Als die neuerliche Pleite endlich amtlich war – um genau 10.32 Uhr an diesem eiskalten Januar-Dienstag, wie das Essener Amtsgericht minutiös festhielt – da machte sich dann doch mehr als Frust ein Gefühl der Erleichterung breit. Endlich Klarheit, endlich wissen, was Sache ist. Oder wie es jemand aus der Hauptverwaltung von Galeria Karstadt Kaufhof formulierte: „Hier läuft keiner weinend über den Flur.“
Denn man hat sich in diesem Warenhaus-Konzern, so seltsam das vielleicht klingt, an Insolvenzen regelrecht gewöhnt: Es ist die dritte binnen drei Jahren, die Abstürze vergangener Jahre und fast Jahrzehnte gar nicht mitgezählt.

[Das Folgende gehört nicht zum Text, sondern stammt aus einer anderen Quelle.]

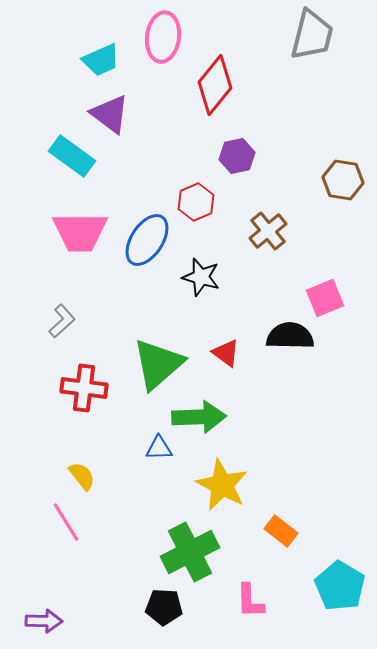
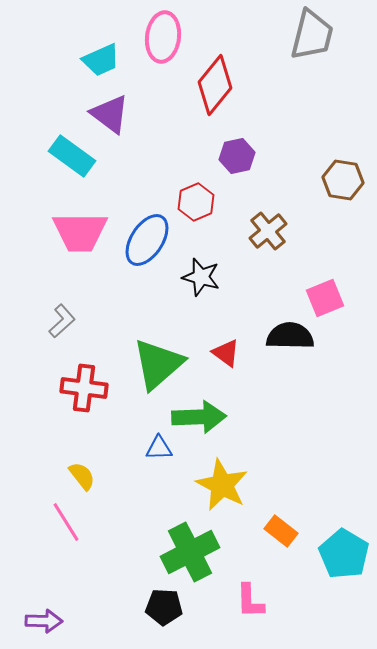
cyan pentagon: moved 4 px right, 32 px up
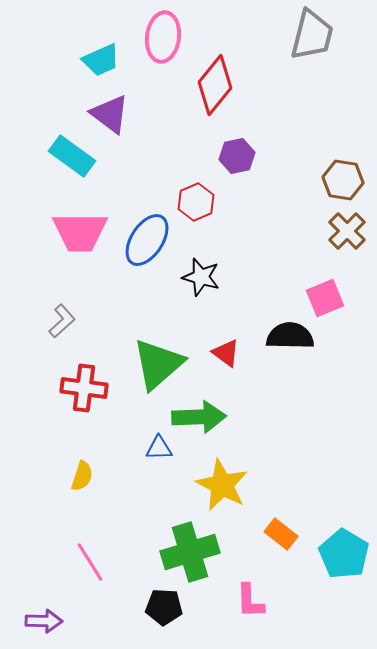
brown cross: moved 79 px right; rotated 6 degrees counterclockwise
yellow semicircle: rotated 56 degrees clockwise
pink line: moved 24 px right, 40 px down
orange rectangle: moved 3 px down
green cross: rotated 10 degrees clockwise
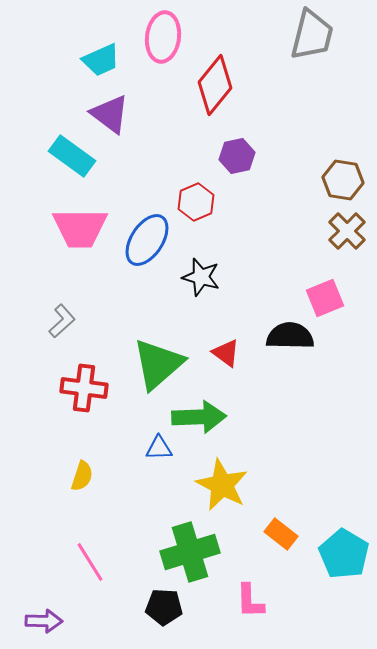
pink trapezoid: moved 4 px up
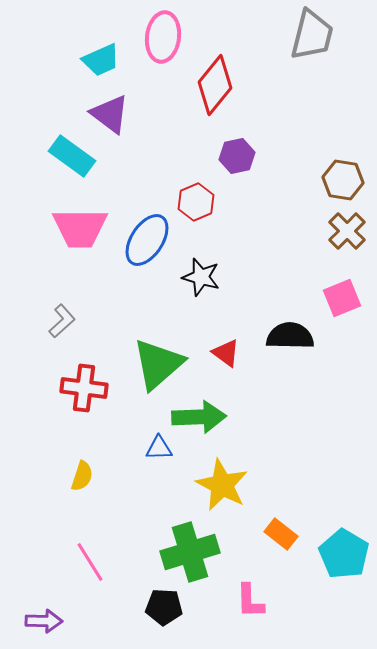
pink square: moved 17 px right
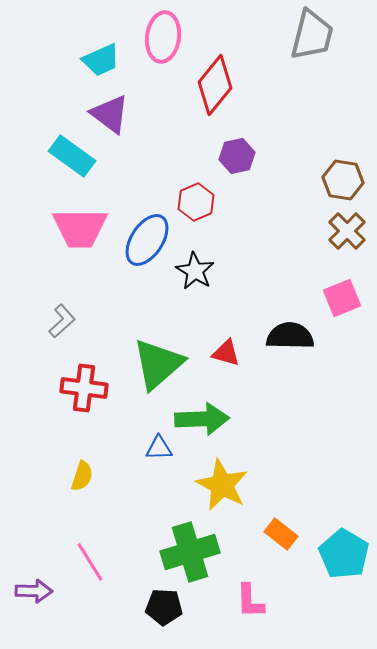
black star: moved 6 px left, 6 px up; rotated 15 degrees clockwise
red triangle: rotated 20 degrees counterclockwise
green arrow: moved 3 px right, 2 px down
purple arrow: moved 10 px left, 30 px up
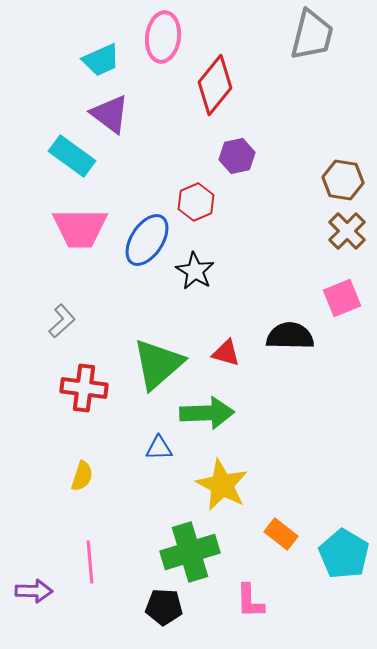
green arrow: moved 5 px right, 6 px up
pink line: rotated 27 degrees clockwise
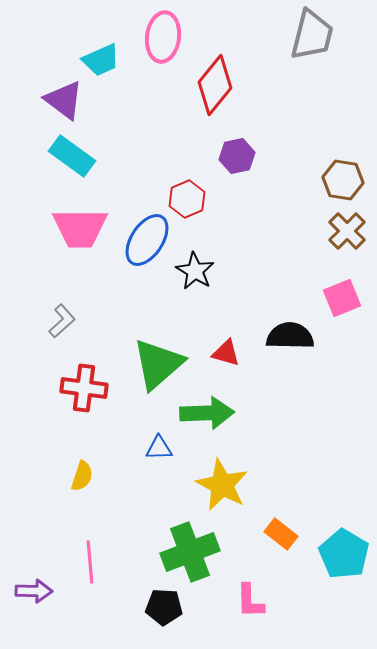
purple triangle: moved 46 px left, 14 px up
red hexagon: moved 9 px left, 3 px up
green cross: rotated 4 degrees counterclockwise
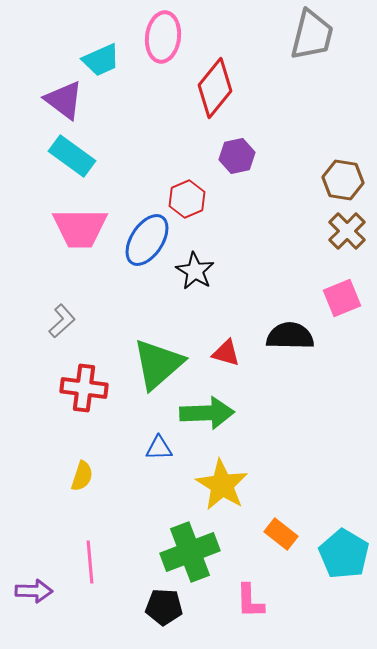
red diamond: moved 3 px down
yellow star: rotated 4 degrees clockwise
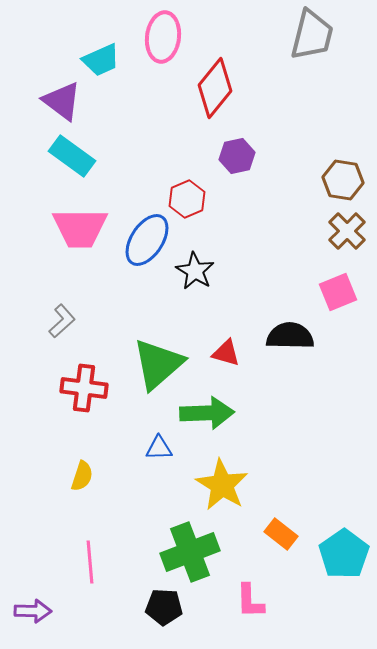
purple triangle: moved 2 px left, 1 px down
pink square: moved 4 px left, 6 px up
cyan pentagon: rotated 6 degrees clockwise
purple arrow: moved 1 px left, 20 px down
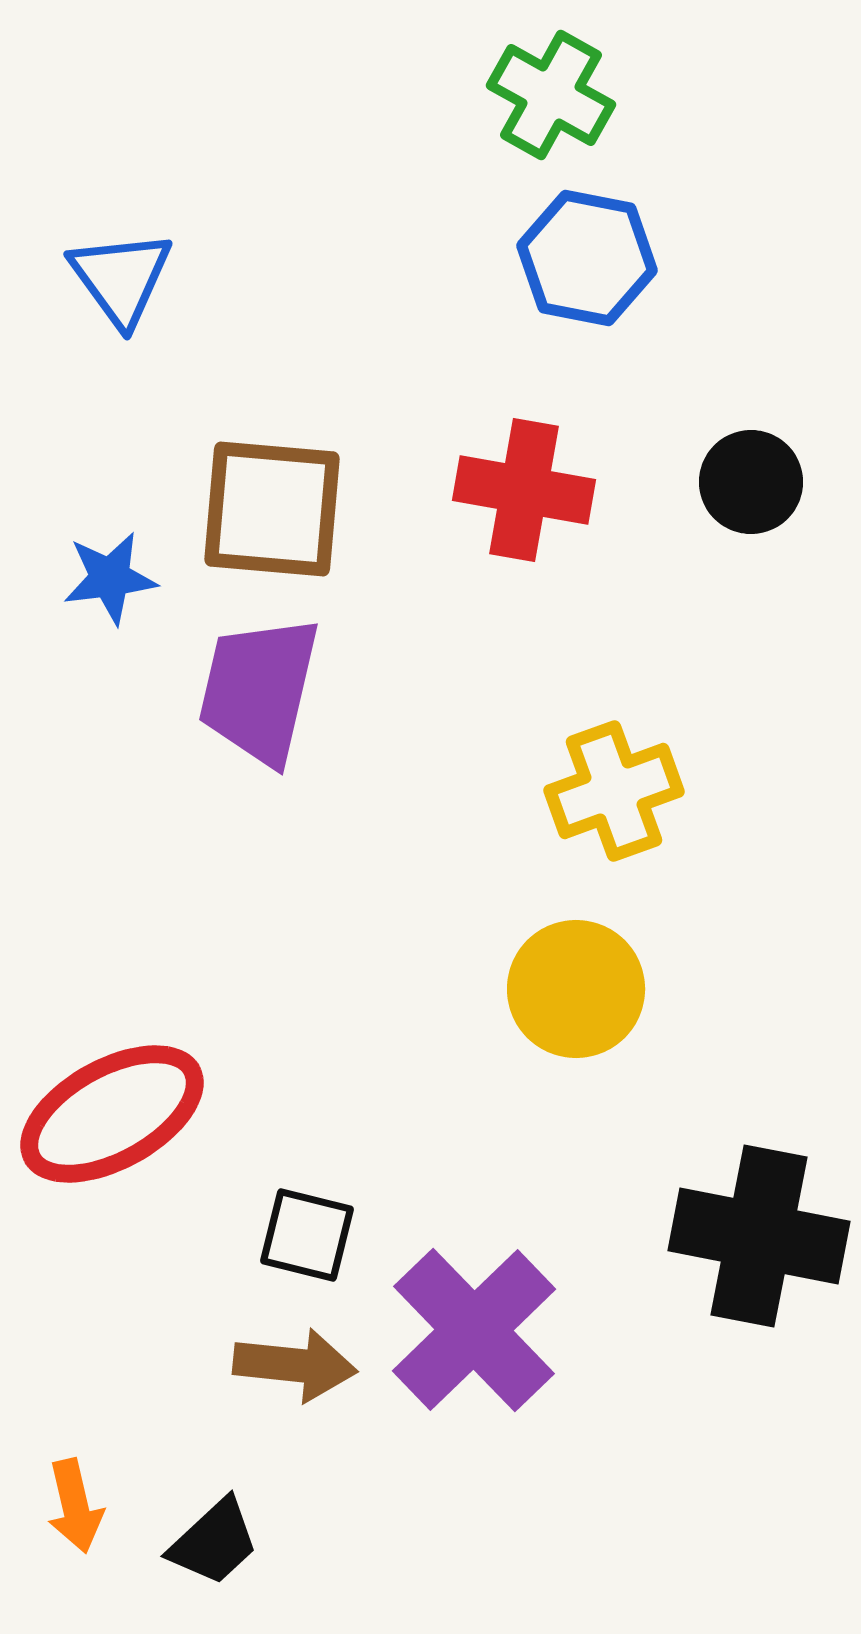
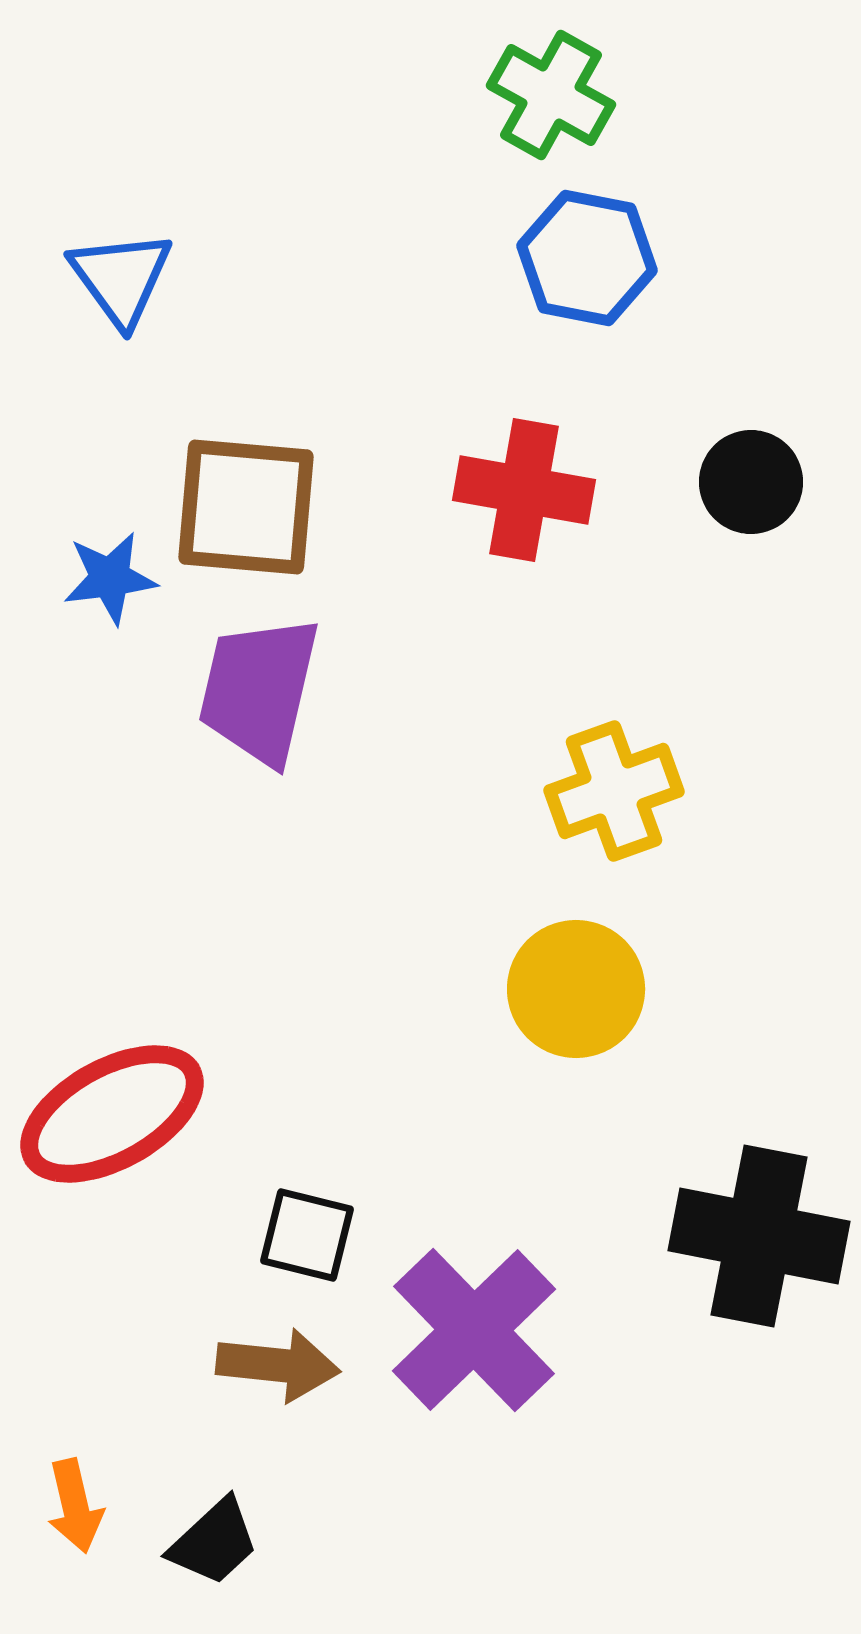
brown square: moved 26 px left, 2 px up
brown arrow: moved 17 px left
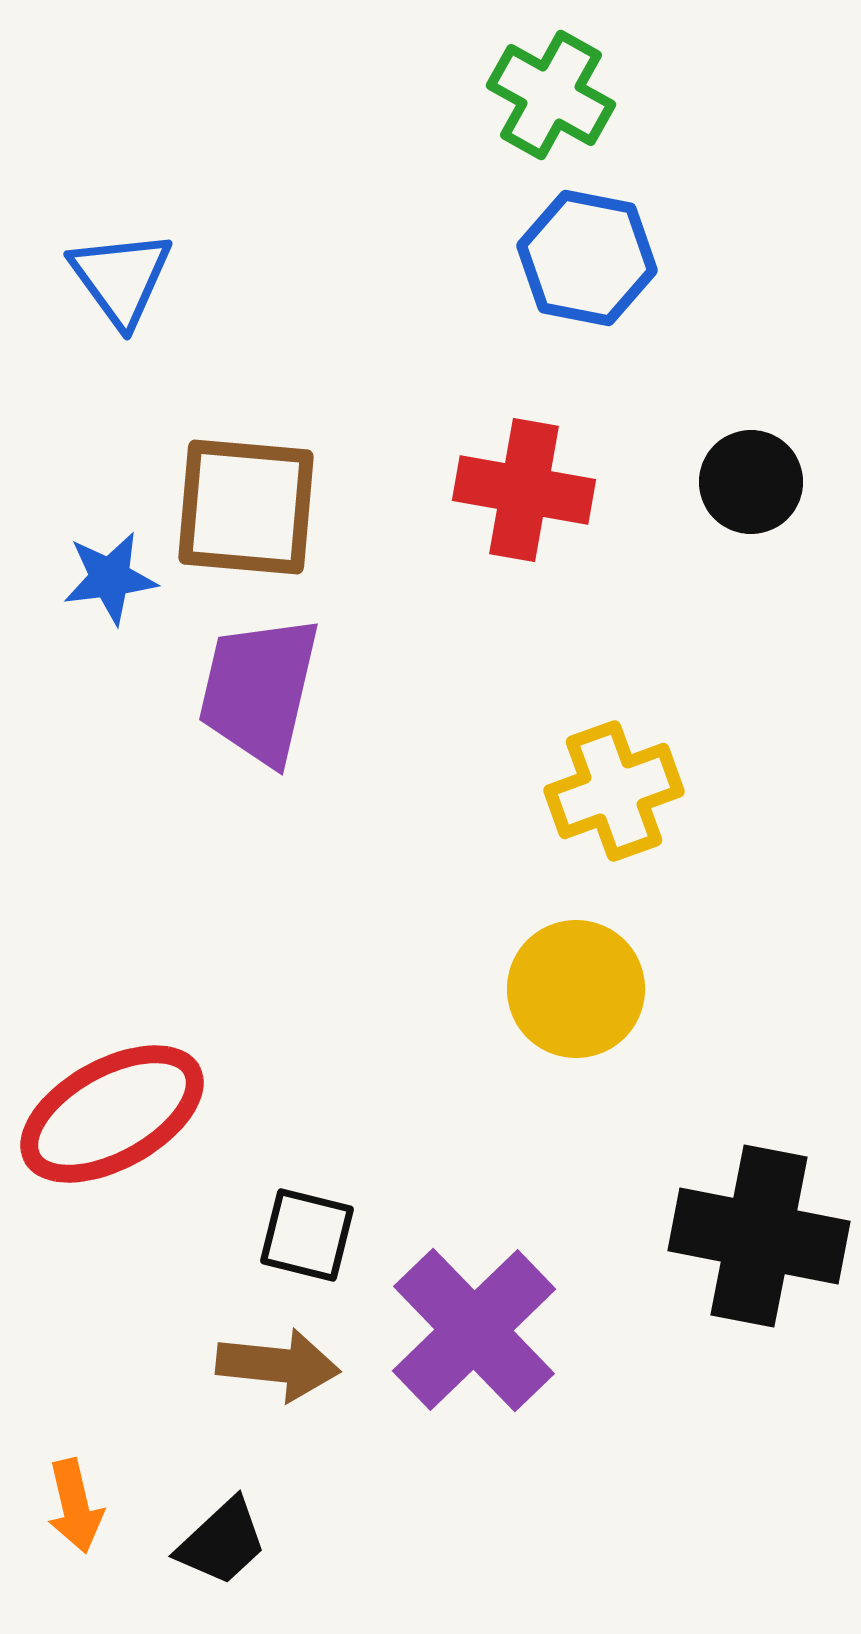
black trapezoid: moved 8 px right
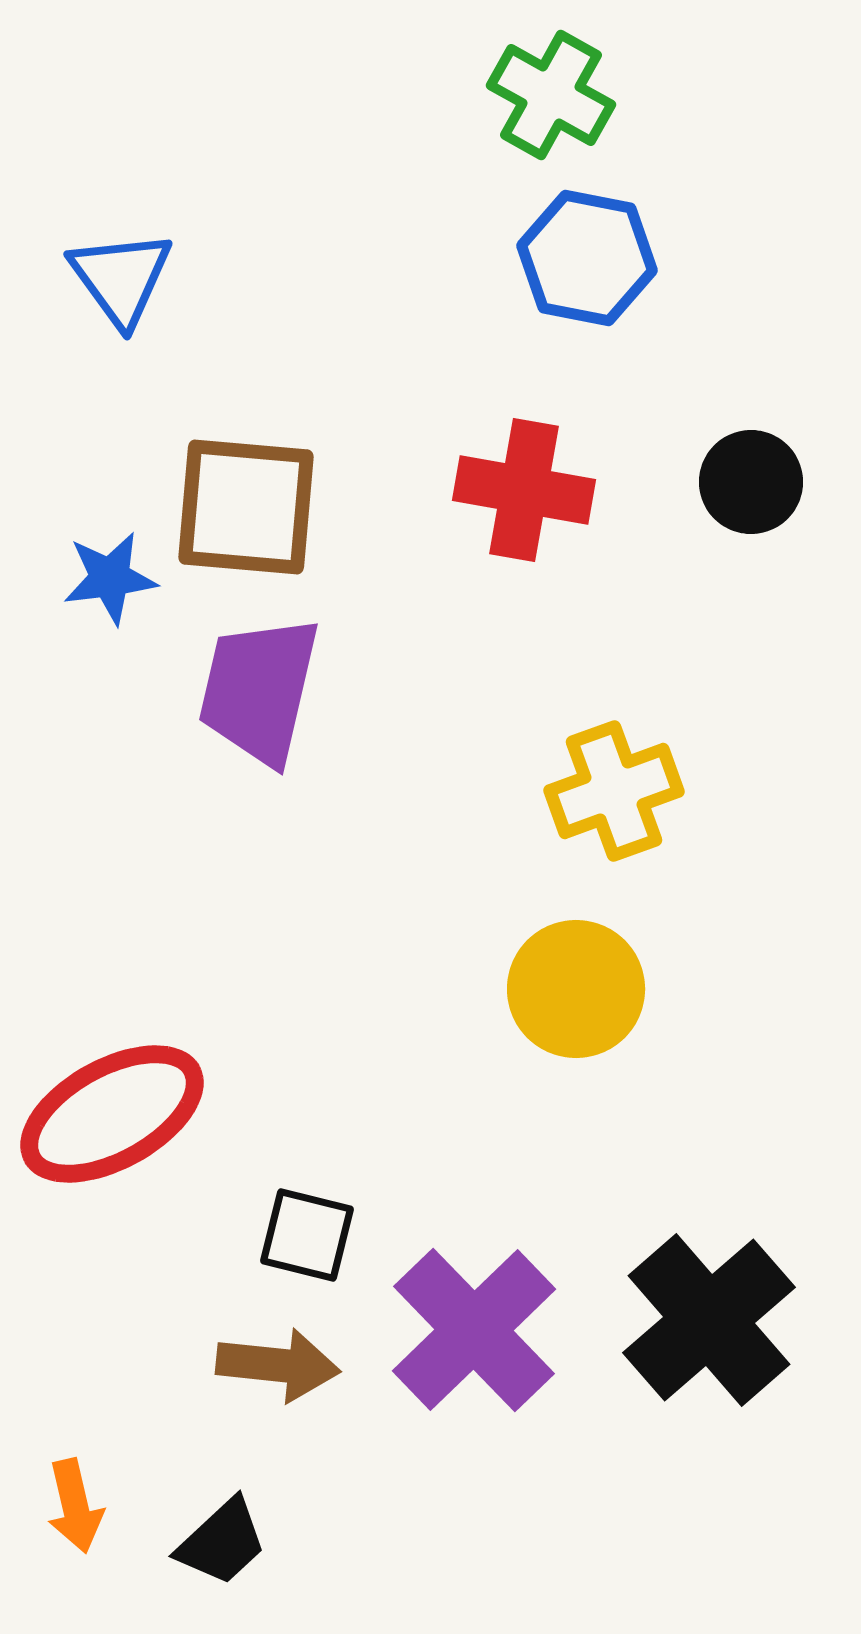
black cross: moved 50 px left, 84 px down; rotated 38 degrees clockwise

Karstadt-Quelle, Kaufhof, Arcandor – immer wieder Neuanfänge, immer wieder musste die Belegschaft auf vieles verzichten, manche verloren ihren Job, und doch: „Hier hat sich eine gewisse Lethargie breitgemacht“, heißt es, bei manchem auch Galgenhumor und eine Ist-doch-eh-egal-Haltung mit rheinischem Einschlag: „Et hat noch immer jut jejange.“
Essens Oberbürgermeister Thomas Kufen ist überzeugt: Das Warenhaus hat Zukunft
Ob dies anno 2024 so bleibt, wird sich noch erweisen müssen. Essens Oberbürgermeister Thomas Kufen spricht von einem Schlag für den Traditions-Standort Essen, wenn auch von keinem unerwarteten. Und er mag für die Zukunft noch nicht alle Hoffnung fahren lassen: „Ich glaube nach wie vor an das Geschäftsmodell des Warenhauses: Dafür gibt es einen Markt, wenn ein gutes Sortiment, gute Beratung und Aufenthaltsqualität zusammenkommen.“ Wo allerdings nur eine Komponente fehle, „hat man gegenüber dem Online-Handel das Nachsehen“.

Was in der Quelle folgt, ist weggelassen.